▶ GOAL OF THE EXERCISE: All of the listing below must be repeated word for word. Pictures are the only thing to omit.

----------

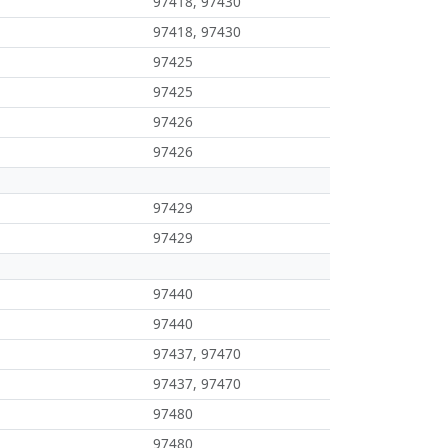
97418, 97430
97418, 97430
97425
97425
97426
97426
97429
97429
97440
97440
97437, 97470
97437, 97470
97480
97480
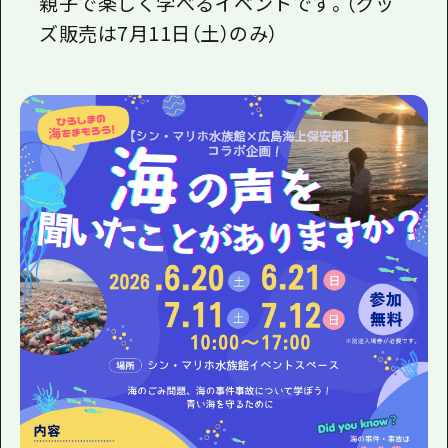
親子で楽しく学べるイベントです。（グッ
ズ販売は
7
月
11
日（土）のみ）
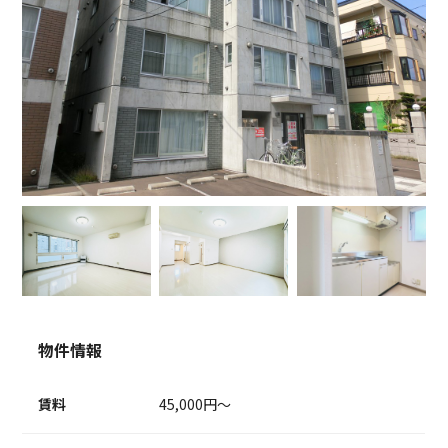
物件情報
賃料
45,000円～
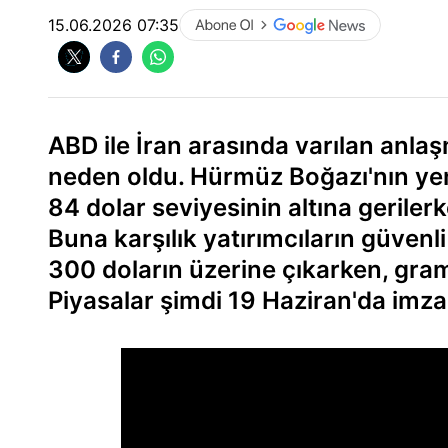
15.06.2026 07:35
ABD ile İran arasında varılan anla
neden oldu. Hürmüz Boğazı'nın yeni
84 dolar seviyesinin altına gerile
Buna karşılık yatırımcıların güvenli
300 doların üzerine çıkarken, gram
Piyasalar şimdi 19 Haziran'da im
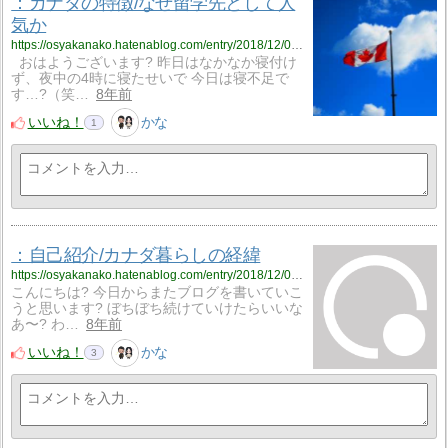
：カナダの特徴/なぜ留学先として人
気か
https://osyakanako.hatenablog.com/entry/2018/12/07/002514
おはようございます? 昨日はなかなか寝付け
ず、夜中の4時に寝たせいで 今日は寝不足で
す…?（笑…
8年前
いいね！
かな
1
：自己紹介/カナダ暮らしの経緯
https://osyakanako.hatenablog.com/entry/2018/12/04/050609
こんにちは? 今日からまたブログを書いていこ
うと思います? ぼちぼち続けていけたらいいな
あ〜? わ…
8年前
いいね！
かな
3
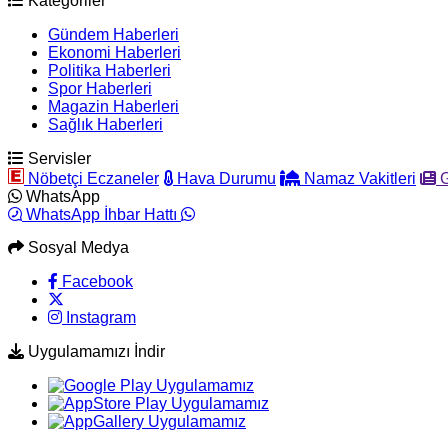
Kategoriler
Gündem Haberleri
Ekonomi Haberleri
Politika Haberleri
Spor Haberleri
Magazin Haberleri
Sağlık Haberleri
Servisler
Nöbetçi Eczaneler
Hava Durumu
Namaz Vakitleri
G
WhatsApp
WhatsApp İhbar Hattı
Sosyal Medya
Facebook
Instagram
Uygulamamızı İndir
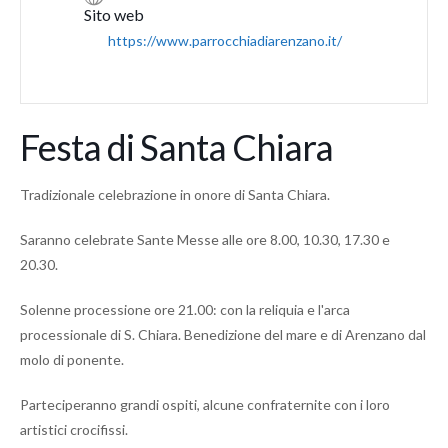
Sito web
https://www.parrocchiadiarenzano.it/
Festa di Santa Chiara
Tradizionale celebrazione in onore di Santa Chiara.
Saranno celebrate Sante Messe alle ore 8.00, 10.30, 17.30 e
20.30.
Solenne processione ore 21.00: con la reliquia e l'arca
processionale di S. Chiara. Benedizione del mare e di Arenzano dal
molo di ponente.
Parteciperanno grandi ospiti, alcune confraternite con i loro
artistici crocifissi.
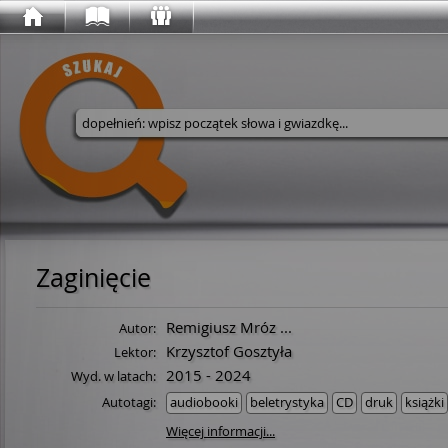
Wyszukaj w serwisie
Zaginięcie
Remigiusz Mróz
...
Autor:
Krzysztof Gosztyła
Lektor:
2015 - 2024
Wyd. w latach:
Autotagi:
audiobooki
beletrystyka
CD
druk
książki
Więcej informacji...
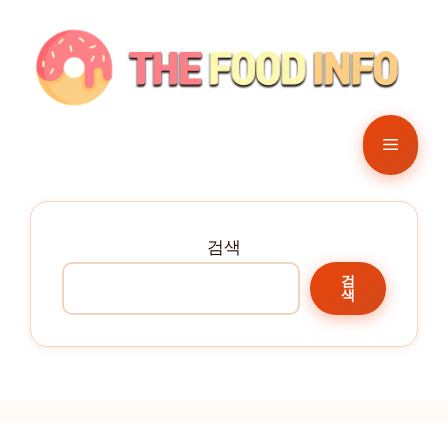
컨
텐
츠
로
건
메
너
뛰
뉴
기
검색
검
색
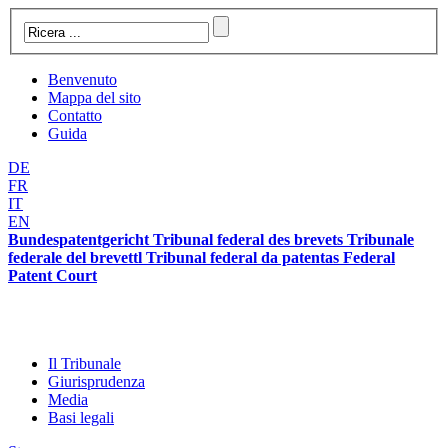
Benvenuto
Mappa del sito
Contatto
Guida
DE
FR
IT
EN
Bundespatentgericht Tribunal federal des brevets Tribunale
federale del brevettl Tribunal federal da patentas Federal
Patent Court
Il Tribunale
Giurisprudenza
Media
Basi legali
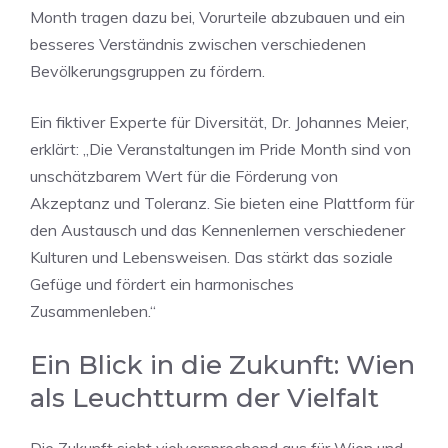
Month tragen dazu bei, Vorurteile abzubauen und ein
besseres Verständnis zwischen verschiedenen
Bevölkerungsgruppen zu fördern.
Ein fiktiver Experte für Diversität, Dr. Johannes Meier,
erklärt: „Die Veranstaltungen im Pride Month sind von
unschätzbarem Wert für die Förderung von
Akzeptanz und Toleranz. Sie bieten eine Plattform für
den Austausch und das Kennenlernen verschiedener
Kulturen und Lebensweisen. Das stärkt das soziale
Gefüge und fördert ein harmonisches
Zusammenleben.“
Ein Blick in die Zukunft: Wien
als Leuchtturm der Vielfalt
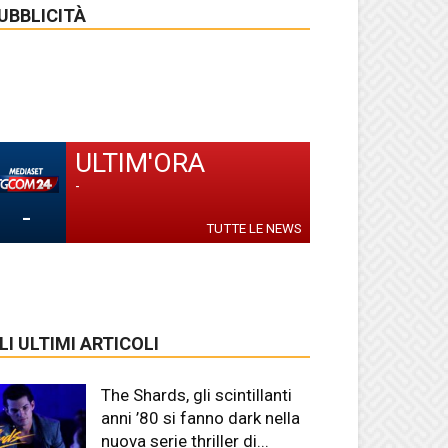
UBBLICITÀ
ULTIM'ORA
-
-
TUTTE LE NEWS
LI ULTIMI ARTICOLI
The Shards, gli scintillanti
anni ’80 si fanno dark nella
nuova serie thriller di...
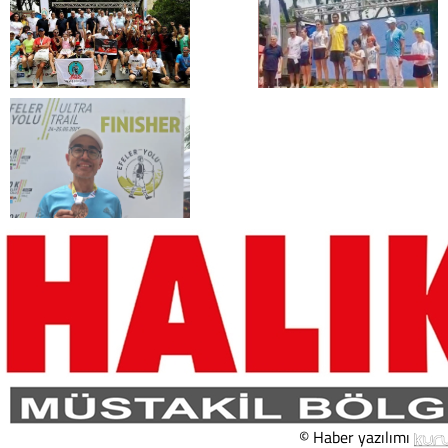
© Haber yazılımı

----------

▶ EXERCISE ANSWER:
97418, 97430
97418, 97430
97425
97425
97426
97426
97429
97429
97440
97440
97437, 97470
97437, 97470
97480
97480
親子で楽しく学べるイベントです。（グッ
ズ販売は
7
月
11
日（土）のみ）
物件情報
賃料
45,000円～
15.06.2026 07:35
ABD ile İran arasında varılan anla
neden oldu. Hürmüz Boğazı'nın yeni
84 dolar seviyesinin altına gerile
Buna karşılık yatırımcıların güvenli
300 doların üzerine çıkarken, gram
Piyasalar şimdi 19 Haziran'da im
：カナダの特徴/なぜ留学先として人
気か
https://osyakanako.hatenablog.com/entry/2018/12/07/002514
おはようございます? 昨日はなかなか寝付け
ず、夜中の4時に寝たせいで 今日は寝不足で
す…?（笑…
8年前
いいね！
かな
1
：自己紹介/カナダ暮らしの経緯
https://osyakanako.hatenablog.com/entry/2018/12/04/050609
こんにちは? 今日からまたブログを書いていこ
うと思います? ぼちぼち続けていけたらいいな
あ〜? わ…
8年前
いいね！
かな
3
Kategoriler
Gündem Haberleri
Ekonomi Haberleri
Politika Haberleri
Spor Haberleri
Magazin Haberleri
Sağlık Haberleri
Servisler
Nöbetçi Eczaneler
Hava Durumu
Namaz Vakitleri
G
WhatsApp
WhatsApp İhbar Hattı
Sosyal Medya
Facebook
Instagram
Uygulamamızı İndir
Sito web
https://www.parrocchiadiarenzano.it/
Festa di Santa Chiara
Tradizionale celebrazione in onore di Santa Chiara.
Saranno celebrate Sante Messe alle ore 8.00, 10.30, 17.30 e
20.30.
Solenne processione ore 21.00: con la reliquia e l'arca
processionale di S. Chiara. Benedizione del mare e di Arenzano dal
molo di ponente.
Parteciperanno grandi ospiti, alcune confraternite con i loro
artistici crocifissi.
Wyszukaj w serwisie
Zaginięcie
Remigiusz Mróz
...
Autor:
Krzysztof Gosztyła
Lektor:
2015 - 2024
Wyd. w latach:
Autotagi:
audiobooki
beletrystyka
CD
druk
książki
Więcej informacji...
컨
텐
츠
로
건
메
너
뛰
뉴
기
검색
검
색
Benvenuto
Mappa del sito
Contatto
Guida
DE
FR
IT
EN
Bundespatentgericht Tribunal federal des brevets Tribunale
federale del brevettl Tribunal federal da patentas Federal
Patent Court
Il Tribunale
Giurisprudenza
Media
Basi legali
Month tragen dazu bei, Vorurteile abzubauen und ein
besseres Verständnis zwischen verschiedenen
Bevölkerungsgruppen zu fördern.
Ein fiktiver Experte für Diversität, Dr. Johannes Meier,
erklärt: „Die Veranstaltungen im Pride Month sind von
unschätzbarem Wert für die Förderung von
Akzeptanz und Toleranz. Sie bieten eine Plattform für
den Austausch und das Kennenlernen verschiedener
Kulturen und Lebensweisen. Das stärkt das soziale
Gefüge und fördert ein harmonisches
Zusammenleben.“
Ein Blick in die Zukunft: Wien
als Leuchtturm der Vielfalt
UBBLICITÀ
ULTIM'ORA
-
-
TUTTE LE NEWS
LI ULTIMI ARTICOLI
The Shards, gli scintillanti
anni ’80 si fanno dark nella
nuova serie thriller di...
© Haber yazılımı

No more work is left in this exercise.